“Shylock, e.g.”
That’s the clue to 32 Down (three letters) in a crossword puzzle published yesterday and composed by Victor Barocas, a professor in the biomedical engineering department at the University of Minnesota. The answer is “Jew.” Shylock was a money lender in the Shakespeare play “Merchant of Venice,” who demands a pound of flesh from the guarantor of a loan who can’t pay.
Today, the Chicago Tribune’s customary publication of the answers to the previous day’s puzzle included an intriguing three-letter gap of blank spaces and this explanation: “…the answer to 32 Down has been blocked because it would make the combination of clue and solution an offensive stereotype.”

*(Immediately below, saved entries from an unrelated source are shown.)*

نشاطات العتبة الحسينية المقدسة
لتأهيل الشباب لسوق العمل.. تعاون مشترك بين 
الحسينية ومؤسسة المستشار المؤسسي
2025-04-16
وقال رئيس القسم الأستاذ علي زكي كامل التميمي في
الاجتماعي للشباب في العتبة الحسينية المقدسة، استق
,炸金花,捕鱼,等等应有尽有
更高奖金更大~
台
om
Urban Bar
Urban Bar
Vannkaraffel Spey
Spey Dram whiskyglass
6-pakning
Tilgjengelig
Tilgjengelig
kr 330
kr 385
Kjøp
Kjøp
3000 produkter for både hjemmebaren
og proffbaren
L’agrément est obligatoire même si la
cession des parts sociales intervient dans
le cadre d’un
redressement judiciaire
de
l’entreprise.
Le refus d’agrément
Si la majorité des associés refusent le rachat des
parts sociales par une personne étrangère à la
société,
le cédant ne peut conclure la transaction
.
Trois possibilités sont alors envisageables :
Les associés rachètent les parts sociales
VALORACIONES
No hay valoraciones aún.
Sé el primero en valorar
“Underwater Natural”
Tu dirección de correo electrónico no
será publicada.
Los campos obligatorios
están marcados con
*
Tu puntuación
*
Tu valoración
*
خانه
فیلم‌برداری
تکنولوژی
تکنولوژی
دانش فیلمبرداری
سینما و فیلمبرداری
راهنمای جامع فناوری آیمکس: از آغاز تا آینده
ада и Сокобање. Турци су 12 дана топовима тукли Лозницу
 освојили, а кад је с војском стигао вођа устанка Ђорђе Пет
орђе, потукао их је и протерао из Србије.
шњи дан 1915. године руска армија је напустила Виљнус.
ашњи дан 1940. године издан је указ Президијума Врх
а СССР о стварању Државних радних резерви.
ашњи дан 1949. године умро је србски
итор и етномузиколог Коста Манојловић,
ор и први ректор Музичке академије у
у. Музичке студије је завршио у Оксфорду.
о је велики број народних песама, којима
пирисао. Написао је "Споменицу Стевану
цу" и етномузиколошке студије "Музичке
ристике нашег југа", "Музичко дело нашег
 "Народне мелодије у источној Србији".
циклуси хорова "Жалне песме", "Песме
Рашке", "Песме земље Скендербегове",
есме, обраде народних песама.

I, for one, was clueless about Shylock, having never read “Merchant of Venice.” Thus, I entirely missed not only the answer, but the offensive-stereotype link until the Trib’s note mentioned it. I had to Google “Shylock” to find out why the three blanked-out letters J-E-W (whose absences made the answers Sajak, oneG and byweight look like grins missing teeth) might offend anyone.

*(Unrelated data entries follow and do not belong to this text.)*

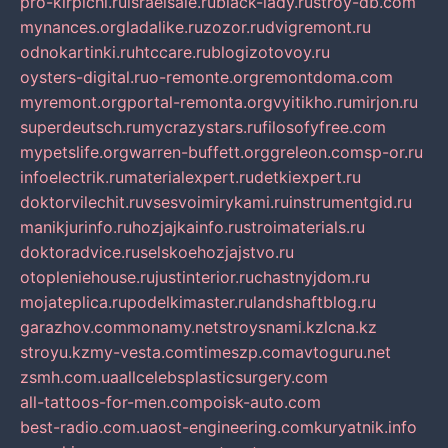
pro-kirpichi.ru
israelsale.ru
black-lady.ru
stroy-db.com
mynances.org
ladalike.ru
zozor.ru
dvigremont.ru
odnokartinki.ru
htccare.ru
blogizotovoy.ru
oysters-digital.ru
o-remonte.org
remontdoma.com
myremont.org
portal-remonta.org
vyitikho.ru
mirjon.ru
superdeutsch.ru
mycrazystars.ru
filosofyfree.com
mypetslife.org
warren-buffett.org
greleon.com
sp-or.ru
infoelectrik.ru
materialexpert.ru
detkiexpert.ru
doktorvilechit.ru
vsesvoimirykami.ru
instrumentgid.ru
manikjurinfo.ru
hozjajkainfo.ru
stroimaterials.ru
doktoradvice.ru
selskoehozjajstvo.ru
otopleniehouse.ru
justinterior.ru
chastnyjdom.ru
mojateplica.ru
podelkimaster.ru
landshaftblog.ru
garazhov.com
monamy.net
stroysnami.kz
lcna.kz
stroyu.kz
my-vesta.com
timeszp.com
avtoguru.net
zsmh.com.ua
allcelebsplasticsurgery.com
all-tattoos-for-men.com
poisk-auto.com
best-radio.com.ua
ost-engineering.com
kuryatnik.info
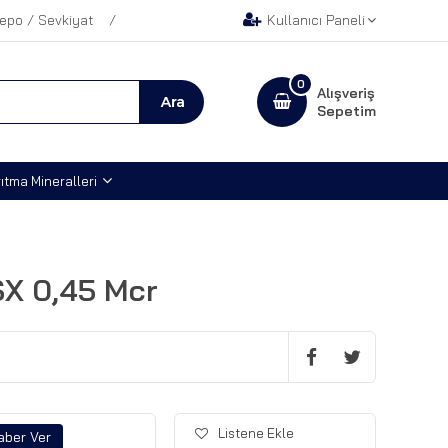
epo / Sevkiyat
Kullanıcı Paneli
0
Alışveriş
Sepetim
ıtma Mineralleri
SX 0,45 Mcr
Listene Ekle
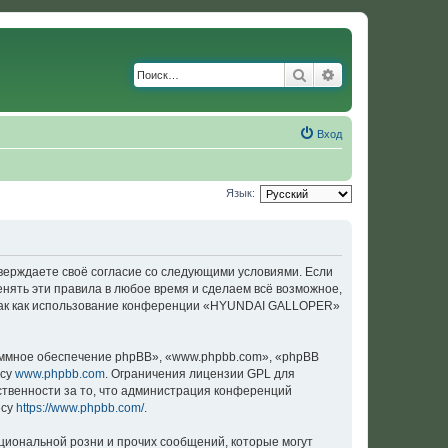
Поиск
Расширенный по
Вход
Язык:
верждаете своё согласие со следующими условиями. Если
нять эти правила в любое время и сделаем всё возможное,
, так как использование конференции «HYUNDAI GALLOPER»
ммное обеспечение phpBB», «www.phpbb.com», «phpBB
есу
www.phpbb.com
. Ограничения лицензии GPL для
ственности за то, что администрация конференций
есу
https://www.phpbb.com/
.
циональной розни и прочих сообщений, которые могут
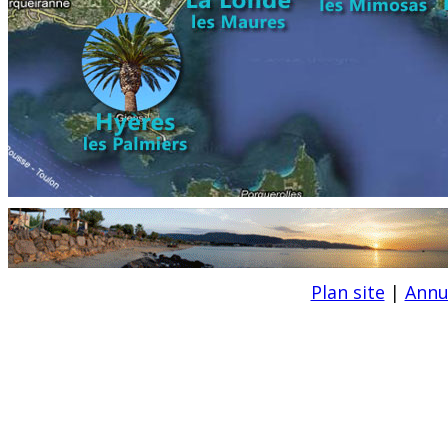
Plan site
|
Annu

So the Trib’s note provided an educational opportunity about stereotypes and prejudice, but I wonder if blanking out the word “Jew” undermined it. By refusing to openly identify words used offensively, don’t we send a mixed message, signaling hesitation about confronting the mistaken beliefs which give those slurs power?
That hesitation can be taken as ambivalence, which signals we’re not sure of our ground.
If Paula Deen had said “N-word” instead of “nigger,” would she have sounded less prejudiced?